Myself and eight friends spend one weekend each summer at a tiny beach house — the former home of my friend’s grandmother, which has also been handed down from generation to generation. We make this trek for one purpose: clamming. We swim across the shallow bay, dragging floating coolers for beer and clams and dig our feet into the black, silky mush — a mix of quicksand and slick mud. Within minutes we’re hoisting clams to the surface with our toes. Within an hour we’ve filled the cooler.
From there we swim to another area to hunt for oysters. Though not as plentiful as clams, we managed to catch close to a dozen, which we shucked and ate within minutes. The first time I tasted an oyster freshly caught from these waters, I proclaimed I would never taste a better bite of seafood. I still have yet to.
Back at the house, after enjoying melt-in-your-mouth oysters, we got to work steaming the clams. Working in batches, we piled the fresh clams (third picture) into a large, metal pot and added only water. A few minutes later, the clams opened, exposing the briny meat we
worked so hard barely exerted any effort for. This process created a delicious, salty broth that we used in the gumbo. We were also lucky enough to have two quarts of lobster stock on hand, thanks to a friend’s recent seafood smorgasbord and his ambition to put to use leftover shells.
Here it is, the best gumbo you’ll ever taste–Grandma’s gumbo.
- 1 hen for boiling
- 1 cup shortening (or butter or vegetable oil)
- 1 cup flour
- 3 to 4 quarts stock
- 2 onions chopped
- 3 bell peppers chopped
- 1½ cups chopped celery
- 3 teaspoons garlic, minced
- 5 bay leaves
- 1 cup chopped green onion (tops only)
- 1 bunch fresh parley, chopped
- several squirt worsteschire sauce
- 1 to 1½ pounds sliced okra
- 2 cans stewed tomatoes
- 1 pound kielbasa, cut into ¼ inch slices
- chopped chicken
- 3 to 4 pounds small shrimp
- 5 to 6 ounces cure 81 ham
- 1 pound crab meat (or any other seafood, such as clams)
- cooked white rice
- gumbo filé (optional)
- Place shrimp in a large bowl, sprinkle with 1 tablespoon salt, 1 teaspoon red pepper and garlic powder. Stir well, cover and refrigerate until ready to use.
- Boil the hen with celery, onion, salt and pepper. Remove chicken, de-bone and cut up. Save broth for stock.
- Make roux with the equal parts flour and shortening. Cook slowly until it turns a dark reddish brown (must be stirred continuously on low heat to prevent burning). Add to this the chopped onion, bell peppers and celery. Cook at low heat until the vegetables separate from the fat.
- On the side, brown the okra and sausage in a pan (this helps remove some of the okra's ropiness).
- After vegetables separate from fat, add the hot chicken stock to the mixture.
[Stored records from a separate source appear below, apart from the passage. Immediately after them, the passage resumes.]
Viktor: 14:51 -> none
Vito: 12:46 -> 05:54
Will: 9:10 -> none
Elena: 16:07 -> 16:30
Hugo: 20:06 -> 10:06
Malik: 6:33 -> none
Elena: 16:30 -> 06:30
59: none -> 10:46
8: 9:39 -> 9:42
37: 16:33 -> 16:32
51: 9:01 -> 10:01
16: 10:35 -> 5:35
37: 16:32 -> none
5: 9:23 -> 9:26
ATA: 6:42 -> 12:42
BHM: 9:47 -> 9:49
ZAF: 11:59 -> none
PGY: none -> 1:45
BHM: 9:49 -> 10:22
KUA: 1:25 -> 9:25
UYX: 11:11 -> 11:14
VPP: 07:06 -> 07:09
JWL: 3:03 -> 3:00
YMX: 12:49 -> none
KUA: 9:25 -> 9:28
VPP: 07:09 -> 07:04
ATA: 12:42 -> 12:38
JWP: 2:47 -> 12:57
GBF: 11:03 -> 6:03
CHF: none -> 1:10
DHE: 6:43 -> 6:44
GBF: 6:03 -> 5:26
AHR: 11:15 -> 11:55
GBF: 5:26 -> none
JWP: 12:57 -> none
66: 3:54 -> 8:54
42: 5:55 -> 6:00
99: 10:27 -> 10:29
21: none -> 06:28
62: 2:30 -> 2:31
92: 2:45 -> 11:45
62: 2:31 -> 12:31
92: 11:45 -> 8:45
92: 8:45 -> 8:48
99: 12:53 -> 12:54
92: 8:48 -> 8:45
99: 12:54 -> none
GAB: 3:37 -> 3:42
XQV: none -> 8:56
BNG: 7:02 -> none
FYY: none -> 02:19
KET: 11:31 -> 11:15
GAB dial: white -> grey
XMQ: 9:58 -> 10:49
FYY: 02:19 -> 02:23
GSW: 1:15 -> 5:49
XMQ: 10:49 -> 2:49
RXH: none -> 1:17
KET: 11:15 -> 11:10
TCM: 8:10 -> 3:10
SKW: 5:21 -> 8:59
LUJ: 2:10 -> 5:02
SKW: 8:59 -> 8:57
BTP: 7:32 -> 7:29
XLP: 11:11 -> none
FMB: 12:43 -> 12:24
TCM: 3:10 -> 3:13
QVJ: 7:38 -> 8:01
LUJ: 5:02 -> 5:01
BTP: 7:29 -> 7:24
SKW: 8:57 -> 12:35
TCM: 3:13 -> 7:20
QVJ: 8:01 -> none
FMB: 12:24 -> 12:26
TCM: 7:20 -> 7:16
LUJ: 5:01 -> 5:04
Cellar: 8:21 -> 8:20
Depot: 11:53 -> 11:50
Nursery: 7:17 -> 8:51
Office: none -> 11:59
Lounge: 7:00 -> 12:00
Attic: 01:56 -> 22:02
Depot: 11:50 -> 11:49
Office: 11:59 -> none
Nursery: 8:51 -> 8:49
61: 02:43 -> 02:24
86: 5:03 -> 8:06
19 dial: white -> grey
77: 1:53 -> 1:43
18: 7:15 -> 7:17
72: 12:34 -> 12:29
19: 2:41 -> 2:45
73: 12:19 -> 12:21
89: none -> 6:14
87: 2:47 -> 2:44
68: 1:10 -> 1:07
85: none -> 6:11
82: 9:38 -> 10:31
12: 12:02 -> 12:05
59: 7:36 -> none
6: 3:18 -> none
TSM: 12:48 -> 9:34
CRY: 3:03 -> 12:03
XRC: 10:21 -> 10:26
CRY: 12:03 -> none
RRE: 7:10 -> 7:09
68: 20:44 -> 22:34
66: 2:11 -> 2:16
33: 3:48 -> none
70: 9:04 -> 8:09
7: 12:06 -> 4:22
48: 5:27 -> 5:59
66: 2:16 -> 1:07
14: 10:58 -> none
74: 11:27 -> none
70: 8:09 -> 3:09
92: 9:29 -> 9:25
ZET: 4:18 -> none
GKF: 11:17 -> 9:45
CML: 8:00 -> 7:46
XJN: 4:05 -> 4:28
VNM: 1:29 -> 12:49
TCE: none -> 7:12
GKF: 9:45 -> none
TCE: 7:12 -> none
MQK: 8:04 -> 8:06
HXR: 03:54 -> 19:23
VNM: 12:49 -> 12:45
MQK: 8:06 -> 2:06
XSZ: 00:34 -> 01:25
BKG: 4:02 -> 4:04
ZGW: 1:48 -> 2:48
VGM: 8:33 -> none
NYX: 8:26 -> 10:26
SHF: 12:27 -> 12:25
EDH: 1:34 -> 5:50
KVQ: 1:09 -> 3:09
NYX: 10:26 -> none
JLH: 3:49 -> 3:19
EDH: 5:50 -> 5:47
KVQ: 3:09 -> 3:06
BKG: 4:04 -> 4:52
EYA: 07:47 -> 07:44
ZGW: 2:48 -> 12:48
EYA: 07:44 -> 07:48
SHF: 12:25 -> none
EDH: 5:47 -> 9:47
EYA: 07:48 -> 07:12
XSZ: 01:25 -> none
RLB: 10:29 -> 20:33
Let this cook until it thickens.
- Add stewed tomatoes, garlic, sausage, chicken, ham (optional) and spices. Let this cook about 45 to 90 minutes (the longer it simmers, the better it tastes).
- Twenty to thirty minutes before serving, add parsley, green onions, crab meat and okra. Add shrimp 5 to 7 minutes before serving. Serve over rice.